Set up Internet Sharing

On Windows 7

You need to set up a small local network so your computer can talk to the Pi and so that the Pi can access the Internet. Be sure to do all this before you turn on your Pi.

  1. Open "Network and Sharing Center" via the wifi system tray icon.
  2. Select "Wireless Network Connection" to configure.
  3. Select "Properties", and authenticate as an Administrator.
  4. Uncheck the box next to "Internet Protocol Version 6 (TCP/IPv6)
  5. Select the "Sharing" tab, and check the box to allow other network users to connect through your Internet connection.
  6. Be sure "Local Area Connection" is selected from the "Home networking connection" drop-down box (if that drop-down exists).
  7. Click "OK" buttons until all the network configuration windows are gone.
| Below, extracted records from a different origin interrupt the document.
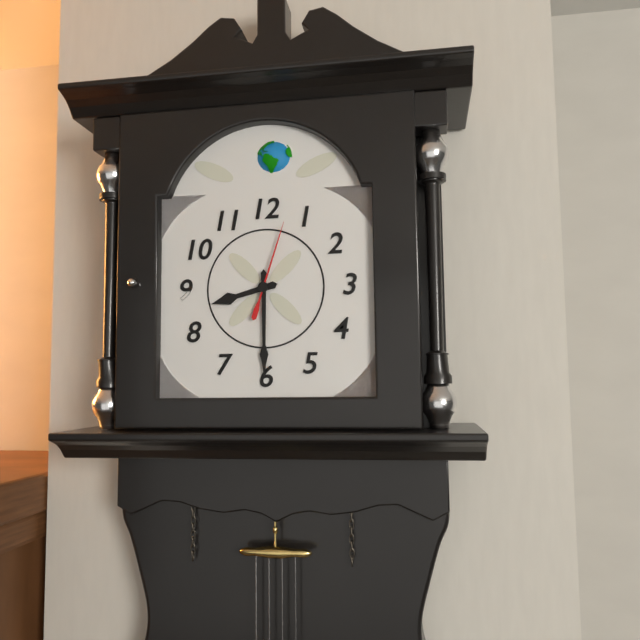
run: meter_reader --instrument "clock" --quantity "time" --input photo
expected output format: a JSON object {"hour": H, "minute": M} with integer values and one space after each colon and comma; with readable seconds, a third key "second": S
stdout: {"hour": 8, "minute": 30, "second": 3}
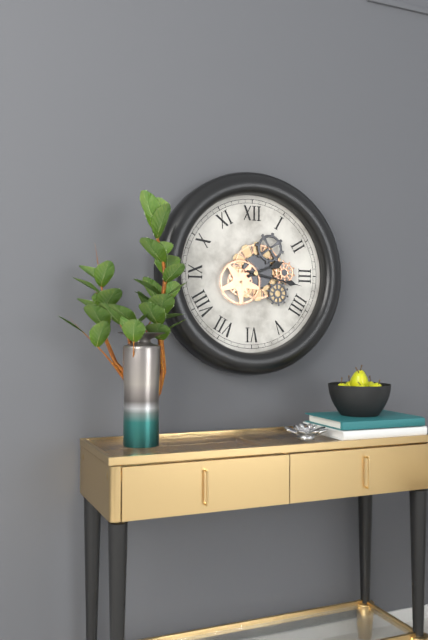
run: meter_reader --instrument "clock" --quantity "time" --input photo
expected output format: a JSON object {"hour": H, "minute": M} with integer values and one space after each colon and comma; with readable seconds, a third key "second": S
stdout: {"hour": 2, "minute": 17}
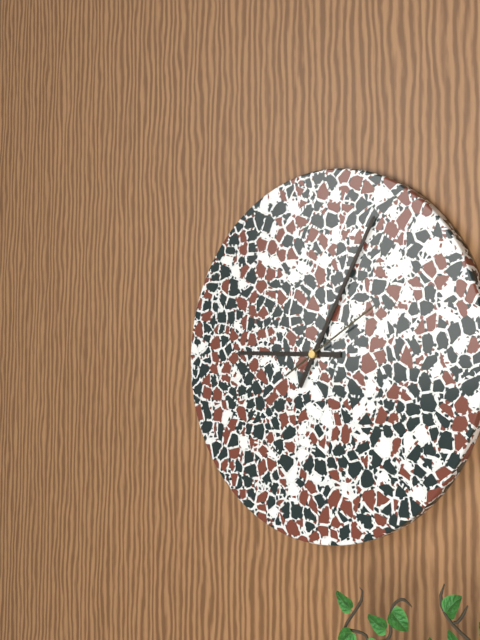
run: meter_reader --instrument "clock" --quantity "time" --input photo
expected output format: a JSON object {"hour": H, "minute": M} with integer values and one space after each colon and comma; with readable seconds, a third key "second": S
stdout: {"hour": 9, "minute": 5, "second": 10}
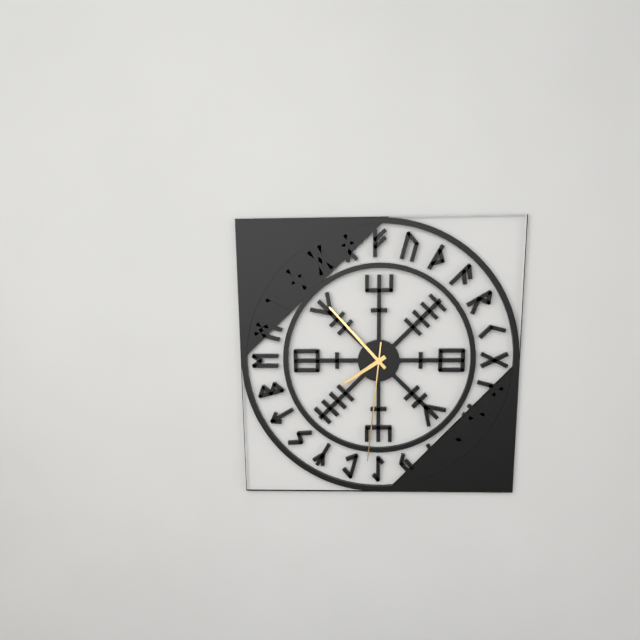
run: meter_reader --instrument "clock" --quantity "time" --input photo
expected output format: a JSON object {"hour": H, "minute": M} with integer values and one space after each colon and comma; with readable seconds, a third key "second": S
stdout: {"hour": 7, "minute": 53, "second": 31}
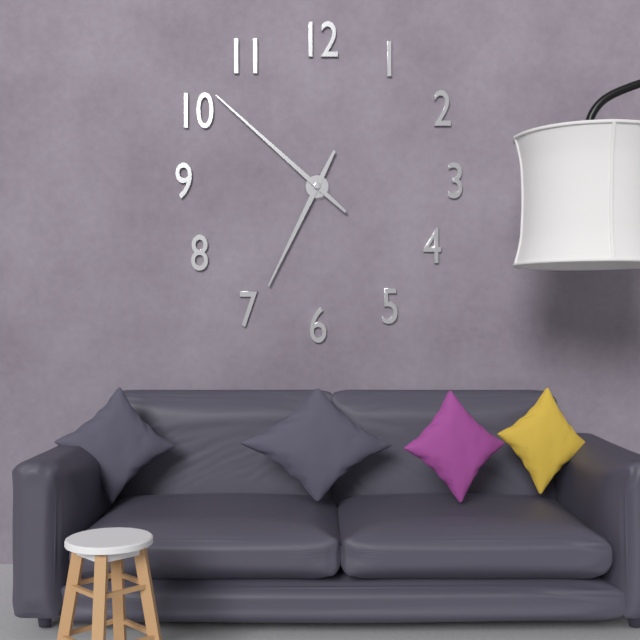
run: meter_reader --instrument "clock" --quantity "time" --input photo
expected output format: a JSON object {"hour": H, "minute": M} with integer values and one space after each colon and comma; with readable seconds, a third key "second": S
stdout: {"hour": 6, "minute": 52}
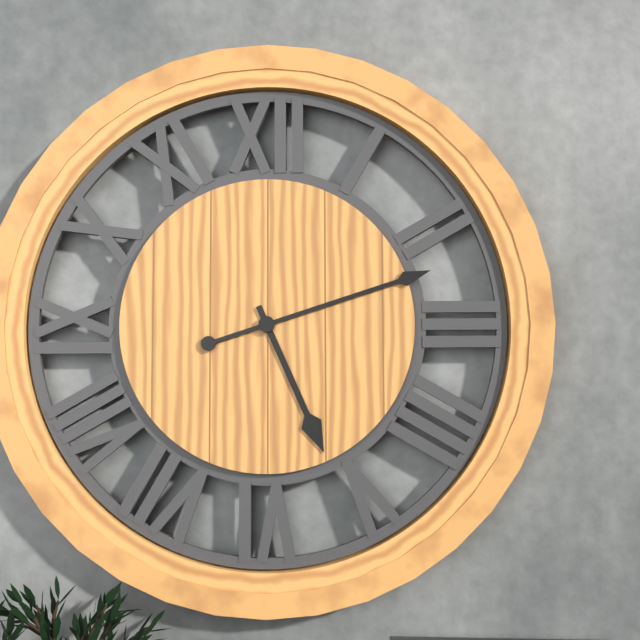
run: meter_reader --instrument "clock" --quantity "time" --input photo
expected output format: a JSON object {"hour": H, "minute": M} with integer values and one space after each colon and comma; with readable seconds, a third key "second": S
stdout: {"hour": 5, "minute": 12}
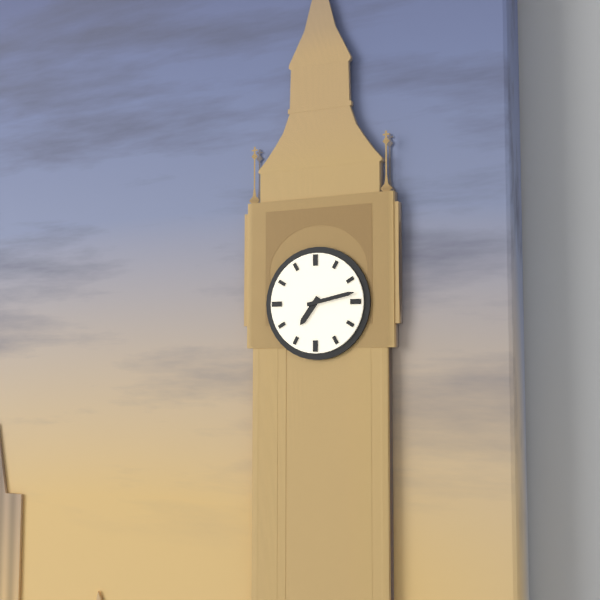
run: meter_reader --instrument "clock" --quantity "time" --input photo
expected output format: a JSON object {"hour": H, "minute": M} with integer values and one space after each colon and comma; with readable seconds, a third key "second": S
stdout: {"hour": 7, "minute": 13}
When you shut your Pi down, you will want to disable Internet sharing. Sometimes Windows Networking stops working properly when you don't disable it.
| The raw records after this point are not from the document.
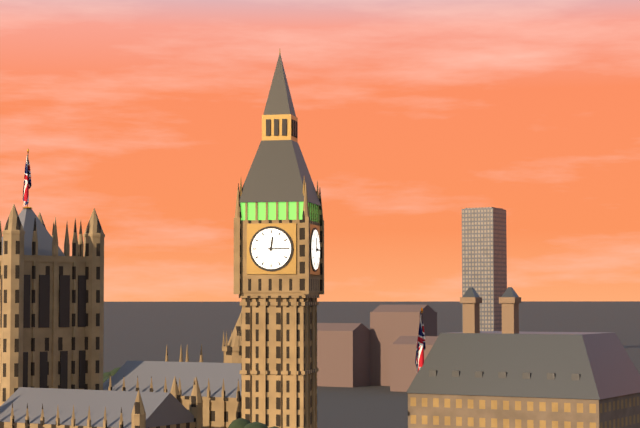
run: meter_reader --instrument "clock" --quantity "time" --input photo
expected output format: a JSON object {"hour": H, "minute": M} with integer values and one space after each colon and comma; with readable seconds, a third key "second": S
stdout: {"hour": 12, "minute": 15}
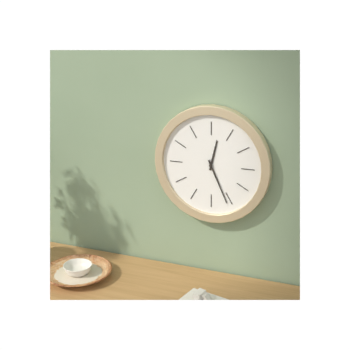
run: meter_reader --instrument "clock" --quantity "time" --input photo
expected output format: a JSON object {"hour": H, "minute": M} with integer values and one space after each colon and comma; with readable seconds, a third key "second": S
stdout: {"hour": 12, "minute": 26}
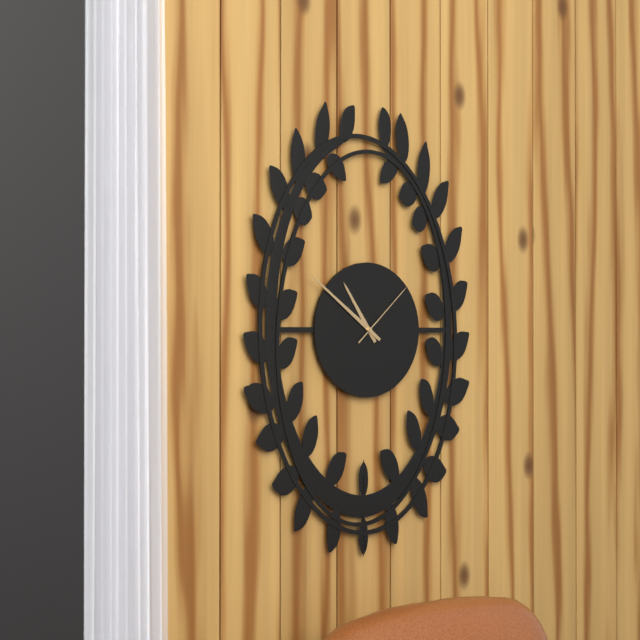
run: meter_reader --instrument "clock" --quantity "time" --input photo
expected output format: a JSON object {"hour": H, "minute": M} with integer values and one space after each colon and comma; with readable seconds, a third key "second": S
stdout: {"hour": 10, "minute": 51, "second": 8}
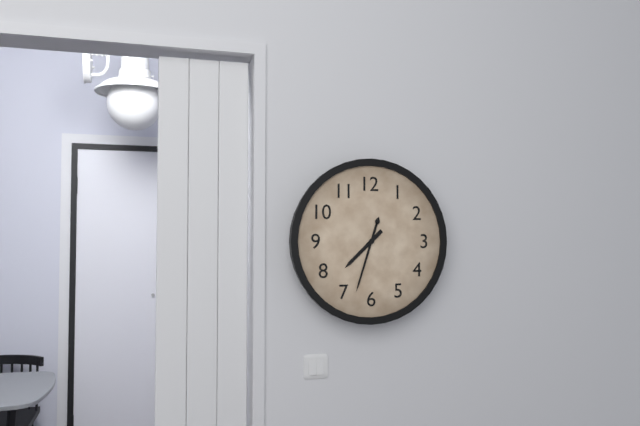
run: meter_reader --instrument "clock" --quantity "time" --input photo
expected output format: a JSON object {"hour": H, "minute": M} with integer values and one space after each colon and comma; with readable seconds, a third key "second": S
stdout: {"hour": 7, "minute": 33}
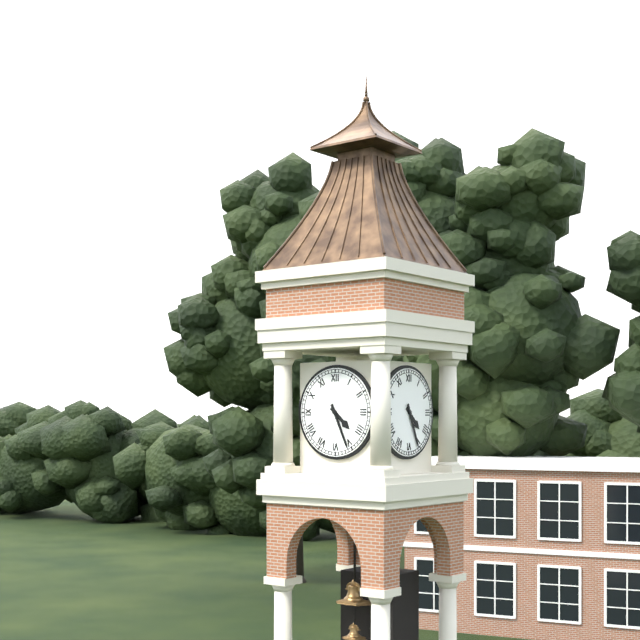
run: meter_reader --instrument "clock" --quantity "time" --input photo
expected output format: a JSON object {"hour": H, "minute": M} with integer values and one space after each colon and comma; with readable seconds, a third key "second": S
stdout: {"hour": 4, "minute": 26}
To disable Internet Sharing on Windows, you only have to reverse step 5 above (uncheck the box to allow other network users to connect).

On Mac OS X

Go to System preferences > Sharing > Internet sharing. Share your wireless connection to your ethernet.

On Ubuntu 14.04

Go to System Settings > Network > Wireless > little arrow by your connected network > Settings > IPv4 Settings > Method: Shared to other computers

Connect your Pi

  1. Connect your Ethernet cable to your laptop and the Pi.
  2. Plug the AC adapter into a power outlet and into the Pi.
    ->
  3. Admire the lights on the circuit board. There should be lights in two places: on the top by the SD card and on the network port. Oooh. Pretty.
  4. After about 30 seconds, open up "Git Bash" or a Command prompt on your computer.
  5. Check if the Pi is alive using the command ping raspberrypi.local. If you don't see something like the following, it's not connected. (Use Control-C to stop the ping test.)
  6. Once you've verified the pi is alive, use SSH to connect to your pi. If you've never connected before, choose username (or login name) "pi" and the password "raspberry". Here's what it looks like in Git Bash:

Done!

Once logged into your Pi, you can use the "ping" command to test your internet connection:

pi@raspberrypi$ ping www.yahoo.com
PING fd-fp3.wg1.b.yahoo.com (98.139.183.24) 56(84) bytes of data.
64 bytes from ir2.fp.vip.bf1.yahoo.com (98.139.183.24): icmp_seq=1 ttl=50 time=34.0 ms
64 bytes from ir2.fp.vip.bf1.yahoo.com (98.139.183.24): icmp_seq=2 ttl=50 time=34.3 ms
^C

Use Control-C to stop the ping test.